Like many other cultural institutions, Kunstnernes Hus is currently closed and the house is quiet. We have invited the Norwegian artist Marianne Heske to break the silence that the global pandemic has brought about in the form of her sound installation ICEBREAKER. ICEBREAKER lets the audience experience the poetic and dramatic sound of ice being broken into ice crystals in calm waters. The sound was recorded with a stereo microphone by the artist herself, lying in the bow of an icebreaker that made its way through the ice and into the fjord to make space for other boats. The soundscape alternates between the violent noise from compact, thick ice that breaks, sections with thinner ice, and at times the silence of open water, before it rumbles about again.

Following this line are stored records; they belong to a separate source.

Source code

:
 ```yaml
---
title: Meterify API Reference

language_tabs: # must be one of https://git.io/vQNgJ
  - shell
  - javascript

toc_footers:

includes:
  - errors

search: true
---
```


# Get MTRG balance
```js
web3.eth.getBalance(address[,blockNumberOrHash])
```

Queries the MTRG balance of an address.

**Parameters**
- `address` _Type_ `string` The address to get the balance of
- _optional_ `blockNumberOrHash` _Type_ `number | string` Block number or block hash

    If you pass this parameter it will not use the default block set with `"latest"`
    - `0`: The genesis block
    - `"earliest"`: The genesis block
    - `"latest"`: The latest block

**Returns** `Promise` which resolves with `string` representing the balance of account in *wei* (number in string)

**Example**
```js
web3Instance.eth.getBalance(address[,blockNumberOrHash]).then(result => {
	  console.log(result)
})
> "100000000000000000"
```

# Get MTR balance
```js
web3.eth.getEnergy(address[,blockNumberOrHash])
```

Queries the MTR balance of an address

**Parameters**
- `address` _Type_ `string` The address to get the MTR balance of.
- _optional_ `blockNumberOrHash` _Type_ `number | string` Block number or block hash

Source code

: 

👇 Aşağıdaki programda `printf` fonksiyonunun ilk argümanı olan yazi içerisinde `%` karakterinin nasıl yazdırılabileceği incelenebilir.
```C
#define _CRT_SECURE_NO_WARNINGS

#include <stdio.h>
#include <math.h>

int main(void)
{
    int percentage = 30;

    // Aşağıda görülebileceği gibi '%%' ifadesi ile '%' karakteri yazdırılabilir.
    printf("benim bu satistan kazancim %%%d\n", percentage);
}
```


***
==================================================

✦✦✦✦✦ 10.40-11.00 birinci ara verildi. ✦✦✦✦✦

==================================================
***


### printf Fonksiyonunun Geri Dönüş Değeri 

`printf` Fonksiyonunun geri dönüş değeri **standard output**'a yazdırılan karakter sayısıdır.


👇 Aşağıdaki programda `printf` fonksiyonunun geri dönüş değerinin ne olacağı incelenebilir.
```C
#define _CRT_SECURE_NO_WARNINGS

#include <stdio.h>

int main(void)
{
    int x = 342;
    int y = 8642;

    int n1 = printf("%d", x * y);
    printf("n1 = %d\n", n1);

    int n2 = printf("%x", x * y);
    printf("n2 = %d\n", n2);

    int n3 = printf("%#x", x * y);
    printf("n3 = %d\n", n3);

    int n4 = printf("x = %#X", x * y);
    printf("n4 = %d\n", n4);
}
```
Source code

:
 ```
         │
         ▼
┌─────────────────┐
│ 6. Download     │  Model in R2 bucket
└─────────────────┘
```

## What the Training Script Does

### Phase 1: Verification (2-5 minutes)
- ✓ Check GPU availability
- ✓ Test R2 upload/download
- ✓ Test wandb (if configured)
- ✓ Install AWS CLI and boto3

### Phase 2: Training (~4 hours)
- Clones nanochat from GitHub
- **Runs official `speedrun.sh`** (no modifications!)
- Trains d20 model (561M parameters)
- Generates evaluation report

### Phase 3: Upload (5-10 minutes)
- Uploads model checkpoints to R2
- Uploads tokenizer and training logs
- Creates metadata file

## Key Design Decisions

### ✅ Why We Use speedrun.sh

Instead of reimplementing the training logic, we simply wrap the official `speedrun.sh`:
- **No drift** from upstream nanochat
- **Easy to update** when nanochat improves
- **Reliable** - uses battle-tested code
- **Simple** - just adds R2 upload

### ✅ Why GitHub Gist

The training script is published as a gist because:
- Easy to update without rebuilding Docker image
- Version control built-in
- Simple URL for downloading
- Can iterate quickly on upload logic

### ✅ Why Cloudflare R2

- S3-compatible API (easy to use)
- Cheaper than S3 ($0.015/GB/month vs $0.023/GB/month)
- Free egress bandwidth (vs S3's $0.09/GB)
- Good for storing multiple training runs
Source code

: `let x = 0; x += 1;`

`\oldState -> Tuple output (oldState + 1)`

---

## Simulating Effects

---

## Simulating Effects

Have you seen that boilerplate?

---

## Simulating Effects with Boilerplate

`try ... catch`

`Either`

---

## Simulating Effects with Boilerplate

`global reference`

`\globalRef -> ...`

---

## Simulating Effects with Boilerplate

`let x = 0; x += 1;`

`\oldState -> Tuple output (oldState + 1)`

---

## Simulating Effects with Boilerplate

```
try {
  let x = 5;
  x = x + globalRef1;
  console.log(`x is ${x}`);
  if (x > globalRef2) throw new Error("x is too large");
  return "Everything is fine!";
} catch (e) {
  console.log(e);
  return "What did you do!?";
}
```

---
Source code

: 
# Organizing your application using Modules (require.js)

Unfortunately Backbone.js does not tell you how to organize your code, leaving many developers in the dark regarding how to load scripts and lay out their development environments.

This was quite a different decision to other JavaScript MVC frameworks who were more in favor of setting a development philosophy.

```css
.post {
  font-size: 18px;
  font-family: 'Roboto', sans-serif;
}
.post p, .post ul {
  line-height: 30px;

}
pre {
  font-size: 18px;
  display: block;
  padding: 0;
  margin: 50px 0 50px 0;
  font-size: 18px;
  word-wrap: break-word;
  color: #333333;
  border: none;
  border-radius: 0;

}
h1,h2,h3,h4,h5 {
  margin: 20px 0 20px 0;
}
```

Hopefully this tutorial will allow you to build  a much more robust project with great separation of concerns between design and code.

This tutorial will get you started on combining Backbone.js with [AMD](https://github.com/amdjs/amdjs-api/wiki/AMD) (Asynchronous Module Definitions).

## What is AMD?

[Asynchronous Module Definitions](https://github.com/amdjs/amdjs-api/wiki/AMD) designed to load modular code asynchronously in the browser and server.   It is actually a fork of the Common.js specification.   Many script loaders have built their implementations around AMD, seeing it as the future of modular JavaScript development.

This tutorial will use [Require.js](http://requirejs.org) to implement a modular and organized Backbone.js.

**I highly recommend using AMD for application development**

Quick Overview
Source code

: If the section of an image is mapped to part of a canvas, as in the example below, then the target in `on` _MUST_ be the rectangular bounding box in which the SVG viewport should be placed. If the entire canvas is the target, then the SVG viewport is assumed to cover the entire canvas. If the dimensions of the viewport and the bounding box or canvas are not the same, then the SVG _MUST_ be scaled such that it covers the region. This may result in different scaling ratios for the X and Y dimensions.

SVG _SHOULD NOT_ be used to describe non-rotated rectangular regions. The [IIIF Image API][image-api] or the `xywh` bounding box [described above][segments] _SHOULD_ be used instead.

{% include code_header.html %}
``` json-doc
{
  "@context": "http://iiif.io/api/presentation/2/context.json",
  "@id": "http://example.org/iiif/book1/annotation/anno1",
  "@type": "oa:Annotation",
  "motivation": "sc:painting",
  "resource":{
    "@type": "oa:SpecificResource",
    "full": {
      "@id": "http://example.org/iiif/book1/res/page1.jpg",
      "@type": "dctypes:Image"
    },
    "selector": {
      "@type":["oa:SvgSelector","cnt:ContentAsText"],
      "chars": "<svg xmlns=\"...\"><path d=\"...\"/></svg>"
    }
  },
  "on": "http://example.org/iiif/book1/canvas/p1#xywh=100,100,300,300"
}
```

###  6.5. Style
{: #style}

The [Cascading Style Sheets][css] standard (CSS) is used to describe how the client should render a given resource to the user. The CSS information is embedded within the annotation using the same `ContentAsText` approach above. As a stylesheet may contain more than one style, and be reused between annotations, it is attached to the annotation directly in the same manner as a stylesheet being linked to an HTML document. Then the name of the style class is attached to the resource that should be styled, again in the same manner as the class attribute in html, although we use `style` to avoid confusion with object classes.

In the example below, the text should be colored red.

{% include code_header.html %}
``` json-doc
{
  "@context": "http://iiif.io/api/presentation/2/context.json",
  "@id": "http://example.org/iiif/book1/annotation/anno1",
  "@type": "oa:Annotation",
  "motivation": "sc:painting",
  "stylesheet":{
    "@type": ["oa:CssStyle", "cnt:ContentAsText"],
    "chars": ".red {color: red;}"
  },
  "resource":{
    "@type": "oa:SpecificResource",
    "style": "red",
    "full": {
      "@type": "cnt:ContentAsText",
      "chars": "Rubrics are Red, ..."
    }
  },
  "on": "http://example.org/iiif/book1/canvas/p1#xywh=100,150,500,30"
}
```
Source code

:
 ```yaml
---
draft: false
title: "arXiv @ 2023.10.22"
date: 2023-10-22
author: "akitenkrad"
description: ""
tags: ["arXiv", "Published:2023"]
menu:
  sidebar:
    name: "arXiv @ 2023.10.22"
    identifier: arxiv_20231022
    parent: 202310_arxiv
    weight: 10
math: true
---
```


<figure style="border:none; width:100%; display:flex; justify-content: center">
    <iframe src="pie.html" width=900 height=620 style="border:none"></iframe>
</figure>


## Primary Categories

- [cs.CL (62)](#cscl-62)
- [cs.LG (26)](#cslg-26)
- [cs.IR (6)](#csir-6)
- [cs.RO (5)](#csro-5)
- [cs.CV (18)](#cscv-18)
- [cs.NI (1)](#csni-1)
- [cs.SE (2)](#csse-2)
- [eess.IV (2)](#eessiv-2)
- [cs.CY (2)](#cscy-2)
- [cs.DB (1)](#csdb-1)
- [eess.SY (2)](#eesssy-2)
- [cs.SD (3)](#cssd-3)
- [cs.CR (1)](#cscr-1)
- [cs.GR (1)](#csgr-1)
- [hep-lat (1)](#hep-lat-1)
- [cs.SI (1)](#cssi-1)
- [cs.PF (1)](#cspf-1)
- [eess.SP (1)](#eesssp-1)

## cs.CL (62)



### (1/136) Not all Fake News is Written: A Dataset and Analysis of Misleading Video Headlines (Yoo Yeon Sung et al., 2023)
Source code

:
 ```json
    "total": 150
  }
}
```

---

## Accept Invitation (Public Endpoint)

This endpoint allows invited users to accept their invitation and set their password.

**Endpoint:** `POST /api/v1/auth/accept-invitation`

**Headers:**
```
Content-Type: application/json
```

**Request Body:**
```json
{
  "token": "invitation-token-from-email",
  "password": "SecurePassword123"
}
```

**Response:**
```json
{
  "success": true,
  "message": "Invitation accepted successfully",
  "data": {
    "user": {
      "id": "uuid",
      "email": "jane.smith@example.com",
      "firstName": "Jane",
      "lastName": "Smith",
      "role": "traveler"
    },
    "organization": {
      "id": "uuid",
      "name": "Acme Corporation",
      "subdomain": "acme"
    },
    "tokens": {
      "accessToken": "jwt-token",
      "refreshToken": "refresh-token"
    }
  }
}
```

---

The journey lasts 45 minutes and goes in a loop in front of the entrance to Kunstnernes Hus. Click on the picture above to hear an excerpt.
About the artist
Marianne Heske is one of Norway's most renowned contemporary artists, especially known for her doll head sculptures, video paintings and installations that explore the interaction between man and nature reflected in the human mind. She was educated in Bergen, Paris, London and Maastricht and has had an extensive exhibition activity both at home and abroad, including at the Center Georges Pompidou in Paris, as well as the biennials in Venice and São Paulo. She is currently working on the graphic exhibition La poupée aux pensées trop dangereuses / Dukken med for farlige tanker at Norske Grafikere (19.11.- 19.12.2020).
Picture above: The Arctic ship "Melshorn" breaks the ice from Fjørå and into Tafjord, January 1959. From Foreninga Sjøfart og Sjøbruk.